Why Sask. could be in store for average wildfire season despite dry conditions
PRINCE ALBERT -- Conditions are dry across the province in comparison to the five-year average according to the provincial wildfire branch of the Saskatchewan Public Safety Agency.
There have been 104 fires in the province so far in 2021. Last year there were 87 by this time.
“A little higher than we have for a five-year average but that’s because the last couple years have been extremely slow in Saskatchewan. So this is more of a normal-type spring fire numbers,” said Vice President Operations, Saskatchewan Public Safety Agency, Steve Roberts.
Roberts says over the last five years there haven’t been as many forest fires in the province due to a normal to high amount of precipitation and slow snow melts.

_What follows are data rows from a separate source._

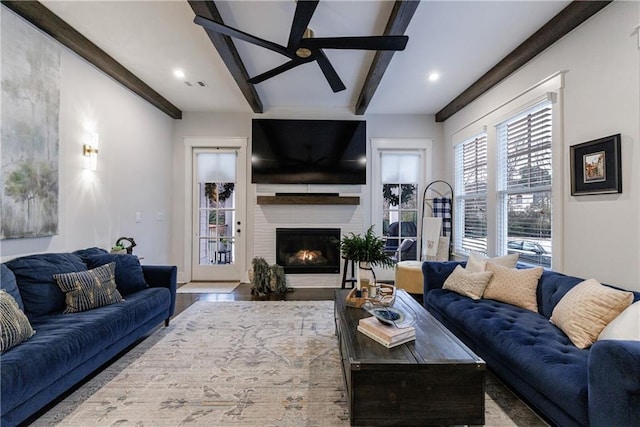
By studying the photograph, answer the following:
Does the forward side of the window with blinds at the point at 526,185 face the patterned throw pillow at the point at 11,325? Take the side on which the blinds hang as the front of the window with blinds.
yes

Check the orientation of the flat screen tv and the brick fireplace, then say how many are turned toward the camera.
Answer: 2

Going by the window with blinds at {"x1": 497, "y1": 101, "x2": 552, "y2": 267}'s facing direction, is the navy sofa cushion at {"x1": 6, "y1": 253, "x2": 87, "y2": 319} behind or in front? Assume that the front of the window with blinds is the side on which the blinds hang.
in front

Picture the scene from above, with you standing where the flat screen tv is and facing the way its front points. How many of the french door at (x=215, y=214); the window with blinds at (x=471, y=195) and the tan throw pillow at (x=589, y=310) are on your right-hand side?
1

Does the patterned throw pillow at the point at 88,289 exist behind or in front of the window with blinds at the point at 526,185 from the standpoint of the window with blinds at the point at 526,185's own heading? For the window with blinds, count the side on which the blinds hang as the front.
in front

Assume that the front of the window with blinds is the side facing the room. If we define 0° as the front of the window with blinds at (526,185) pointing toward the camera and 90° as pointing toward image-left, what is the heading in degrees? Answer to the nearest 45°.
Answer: approximately 45°

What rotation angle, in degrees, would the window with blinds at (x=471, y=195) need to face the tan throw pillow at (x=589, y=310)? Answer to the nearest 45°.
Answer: approximately 45° to its left

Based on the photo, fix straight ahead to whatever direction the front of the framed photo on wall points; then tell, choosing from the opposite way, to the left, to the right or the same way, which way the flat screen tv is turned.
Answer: to the left

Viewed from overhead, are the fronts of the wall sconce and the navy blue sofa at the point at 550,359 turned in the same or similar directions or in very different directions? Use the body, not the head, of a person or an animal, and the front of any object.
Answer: very different directions

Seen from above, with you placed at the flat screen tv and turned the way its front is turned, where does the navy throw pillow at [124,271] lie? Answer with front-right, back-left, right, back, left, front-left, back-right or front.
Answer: front-right

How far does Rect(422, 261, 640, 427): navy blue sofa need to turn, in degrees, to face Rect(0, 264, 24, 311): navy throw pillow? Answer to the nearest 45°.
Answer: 0° — it already faces it

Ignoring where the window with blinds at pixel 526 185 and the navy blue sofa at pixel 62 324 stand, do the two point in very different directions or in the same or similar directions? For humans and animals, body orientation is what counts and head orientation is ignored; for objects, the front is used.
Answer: very different directions
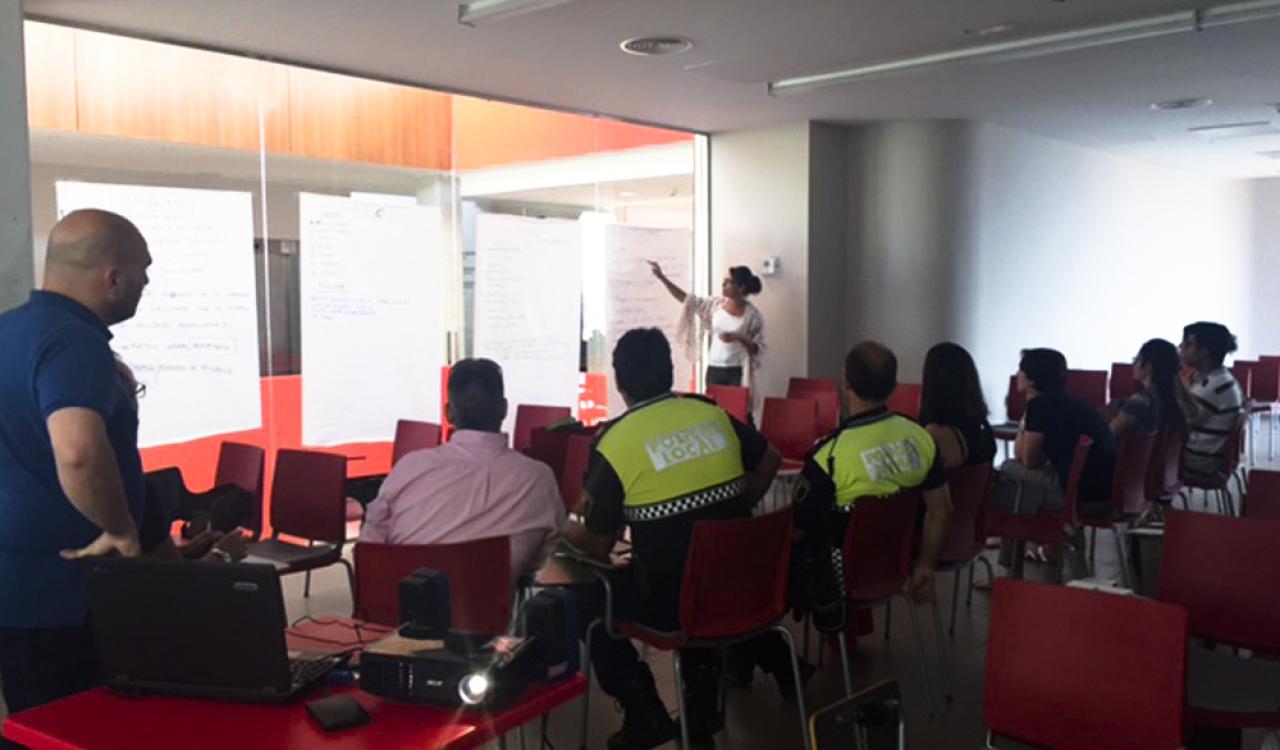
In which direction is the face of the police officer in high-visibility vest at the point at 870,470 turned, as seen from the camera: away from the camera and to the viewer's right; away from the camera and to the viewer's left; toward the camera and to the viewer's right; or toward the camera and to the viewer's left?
away from the camera and to the viewer's left

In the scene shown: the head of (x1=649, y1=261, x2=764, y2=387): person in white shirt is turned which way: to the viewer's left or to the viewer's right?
to the viewer's left

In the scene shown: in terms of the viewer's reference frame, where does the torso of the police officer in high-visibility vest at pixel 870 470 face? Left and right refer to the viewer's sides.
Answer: facing away from the viewer and to the left of the viewer

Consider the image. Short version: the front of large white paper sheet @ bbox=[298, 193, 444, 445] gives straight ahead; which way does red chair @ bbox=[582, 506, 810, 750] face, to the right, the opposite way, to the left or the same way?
the opposite way

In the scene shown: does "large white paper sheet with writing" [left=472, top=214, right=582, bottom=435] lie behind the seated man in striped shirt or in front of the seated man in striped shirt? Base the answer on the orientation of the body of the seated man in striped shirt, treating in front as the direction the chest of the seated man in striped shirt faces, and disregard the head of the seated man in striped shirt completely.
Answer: in front

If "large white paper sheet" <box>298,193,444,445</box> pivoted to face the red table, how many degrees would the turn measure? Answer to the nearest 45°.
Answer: approximately 45° to its right

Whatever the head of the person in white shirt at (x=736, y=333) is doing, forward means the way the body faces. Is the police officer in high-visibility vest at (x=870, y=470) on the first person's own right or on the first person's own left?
on the first person's own left

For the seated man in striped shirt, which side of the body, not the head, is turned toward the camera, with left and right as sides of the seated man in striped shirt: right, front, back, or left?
left

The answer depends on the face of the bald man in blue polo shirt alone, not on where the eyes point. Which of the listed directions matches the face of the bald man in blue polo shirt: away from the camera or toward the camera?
away from the camera

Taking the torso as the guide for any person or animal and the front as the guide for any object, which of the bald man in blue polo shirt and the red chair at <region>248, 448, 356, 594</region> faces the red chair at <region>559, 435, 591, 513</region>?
the bald man in blue polo shirt

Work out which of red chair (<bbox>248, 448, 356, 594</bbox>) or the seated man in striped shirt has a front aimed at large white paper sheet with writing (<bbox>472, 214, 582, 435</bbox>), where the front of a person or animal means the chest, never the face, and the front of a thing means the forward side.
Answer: the seated man in striped shirt

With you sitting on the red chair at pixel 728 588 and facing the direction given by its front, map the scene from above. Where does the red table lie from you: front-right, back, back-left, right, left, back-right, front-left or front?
left

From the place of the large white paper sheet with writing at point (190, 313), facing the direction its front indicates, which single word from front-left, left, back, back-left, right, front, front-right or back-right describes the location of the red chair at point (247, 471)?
front-right

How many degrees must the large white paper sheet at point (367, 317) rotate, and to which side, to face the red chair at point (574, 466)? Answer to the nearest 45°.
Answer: approximately 45° to its right
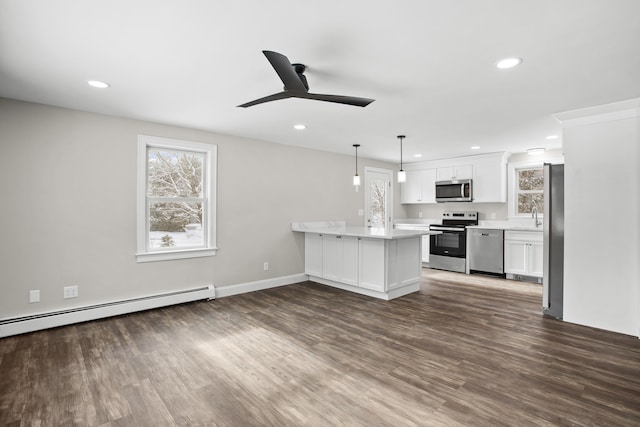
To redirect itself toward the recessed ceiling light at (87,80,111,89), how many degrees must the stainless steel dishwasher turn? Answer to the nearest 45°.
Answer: approximately 45° to its right

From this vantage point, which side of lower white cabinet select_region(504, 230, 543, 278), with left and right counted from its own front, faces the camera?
front

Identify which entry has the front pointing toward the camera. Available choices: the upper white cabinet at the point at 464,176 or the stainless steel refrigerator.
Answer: the upper white cabinet

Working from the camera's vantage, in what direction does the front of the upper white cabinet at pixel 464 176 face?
facing the viewer

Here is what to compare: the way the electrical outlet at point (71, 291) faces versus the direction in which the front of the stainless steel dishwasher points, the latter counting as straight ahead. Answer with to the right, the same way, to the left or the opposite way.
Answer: to the left

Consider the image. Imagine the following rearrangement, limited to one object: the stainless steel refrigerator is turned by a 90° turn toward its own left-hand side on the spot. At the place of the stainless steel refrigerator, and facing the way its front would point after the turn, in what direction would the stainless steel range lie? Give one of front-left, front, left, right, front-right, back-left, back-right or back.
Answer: back-right

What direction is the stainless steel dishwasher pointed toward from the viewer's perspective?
toward the camera

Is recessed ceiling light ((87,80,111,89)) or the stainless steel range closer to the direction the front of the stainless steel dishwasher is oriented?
the recessed ceiling light

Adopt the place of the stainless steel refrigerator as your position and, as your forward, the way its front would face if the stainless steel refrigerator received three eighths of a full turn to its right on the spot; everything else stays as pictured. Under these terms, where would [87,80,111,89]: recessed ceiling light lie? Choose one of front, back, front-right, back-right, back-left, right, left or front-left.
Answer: back

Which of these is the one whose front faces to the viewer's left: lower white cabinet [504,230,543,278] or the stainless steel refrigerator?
the stainless steel refrigerator

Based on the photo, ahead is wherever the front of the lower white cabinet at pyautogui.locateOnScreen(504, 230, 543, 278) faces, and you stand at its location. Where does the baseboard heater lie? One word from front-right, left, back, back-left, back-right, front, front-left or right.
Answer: front-right

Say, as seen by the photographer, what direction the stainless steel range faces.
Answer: facing the viewer and to the left of the viewer

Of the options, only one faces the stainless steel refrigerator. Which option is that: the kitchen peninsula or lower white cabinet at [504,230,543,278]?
the lower white cabinet

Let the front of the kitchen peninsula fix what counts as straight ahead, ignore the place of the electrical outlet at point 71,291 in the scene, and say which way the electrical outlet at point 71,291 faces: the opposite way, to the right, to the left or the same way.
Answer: to the left

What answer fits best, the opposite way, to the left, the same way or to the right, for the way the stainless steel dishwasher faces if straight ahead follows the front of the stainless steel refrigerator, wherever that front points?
to the left

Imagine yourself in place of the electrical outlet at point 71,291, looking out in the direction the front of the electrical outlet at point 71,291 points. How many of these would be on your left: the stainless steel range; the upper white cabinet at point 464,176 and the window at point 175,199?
3

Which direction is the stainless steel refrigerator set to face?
to the viewer's left

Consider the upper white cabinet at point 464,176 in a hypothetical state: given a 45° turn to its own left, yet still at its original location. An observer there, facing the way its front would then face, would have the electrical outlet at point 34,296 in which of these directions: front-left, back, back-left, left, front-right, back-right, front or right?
right
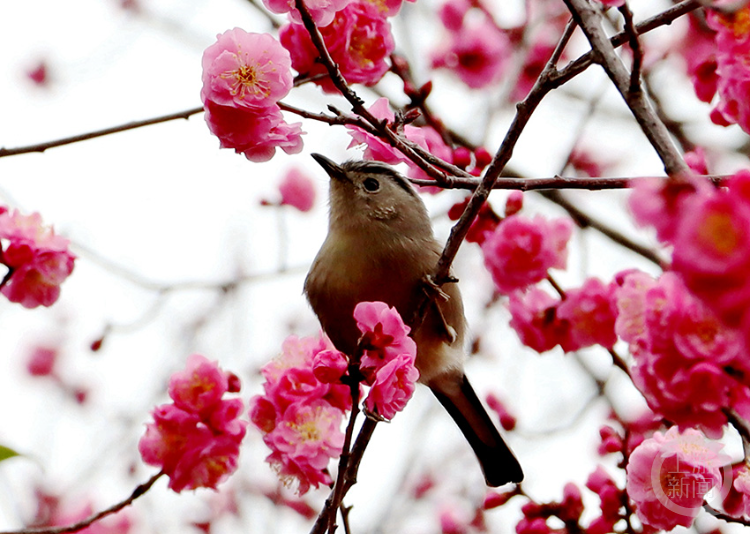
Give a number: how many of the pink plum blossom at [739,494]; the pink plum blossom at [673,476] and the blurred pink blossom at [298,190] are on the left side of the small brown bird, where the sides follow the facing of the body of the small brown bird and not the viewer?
2

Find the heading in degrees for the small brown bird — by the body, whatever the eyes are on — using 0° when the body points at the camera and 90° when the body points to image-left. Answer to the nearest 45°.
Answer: approximately 45°

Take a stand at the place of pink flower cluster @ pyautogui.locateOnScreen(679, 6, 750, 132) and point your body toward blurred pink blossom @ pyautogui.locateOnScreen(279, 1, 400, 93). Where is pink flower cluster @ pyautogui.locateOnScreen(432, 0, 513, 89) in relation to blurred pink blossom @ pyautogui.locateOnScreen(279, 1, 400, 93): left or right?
right

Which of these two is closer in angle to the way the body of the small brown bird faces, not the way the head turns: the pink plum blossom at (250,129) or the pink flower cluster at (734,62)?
the pink plum blossom

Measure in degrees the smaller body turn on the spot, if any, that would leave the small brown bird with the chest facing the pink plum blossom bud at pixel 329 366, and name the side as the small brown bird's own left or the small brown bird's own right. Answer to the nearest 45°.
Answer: approximately 45° to the small brown bird's own left

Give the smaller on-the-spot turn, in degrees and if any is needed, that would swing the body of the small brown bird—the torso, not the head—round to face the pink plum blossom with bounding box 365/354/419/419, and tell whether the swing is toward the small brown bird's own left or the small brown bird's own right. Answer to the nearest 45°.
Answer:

The majority of fires started in the spring are caused by human error and in the summer lightning strikes are more likely to ignite wildfires says Roberts.
As of May 17, fire weather index created by the agency rates the southern half of the province as extreme. Areas in the forest fringe and north are rated as high.
“We would expect to see more grass fires in the spring and the late fall, in the very southern part of the province where they’re experiencing drought conditions … because everything is so dry down there, they aren’t greening up,” said Roberts.
Conditions in the mid to high north are rated moderate to low on the fire weather index.
SPSA fire crews are currently working on two small wildfires in the western part of the province. One, near Paradise Hill and the other near Meadow Lake.
A fire 13 km north of Prince Albert in the RM of Buckland was contained May 16. It burned an 5.4 hectare area. SPSA responded with a medium helicopter and bucket, two initial attack crews, a wildland truck, two Convair 580 air tankers carrying retardant and a bird dog aircraft with an air attack officer.
A fire in Prince Albert National Park that started May 13 has been brought under control on the weekend.
“Recognize that it is very dry out there, until we get some substantive rains, be cautious with your fire,” Roberts.
Roberts recommends people don’t park vehicles or ATV’s in tall grass. He says if you are having a campfire where it’s permitted make sure it’s completely extinguished before leaving the area and if you do see a fire or smoke make sure it's reported right away.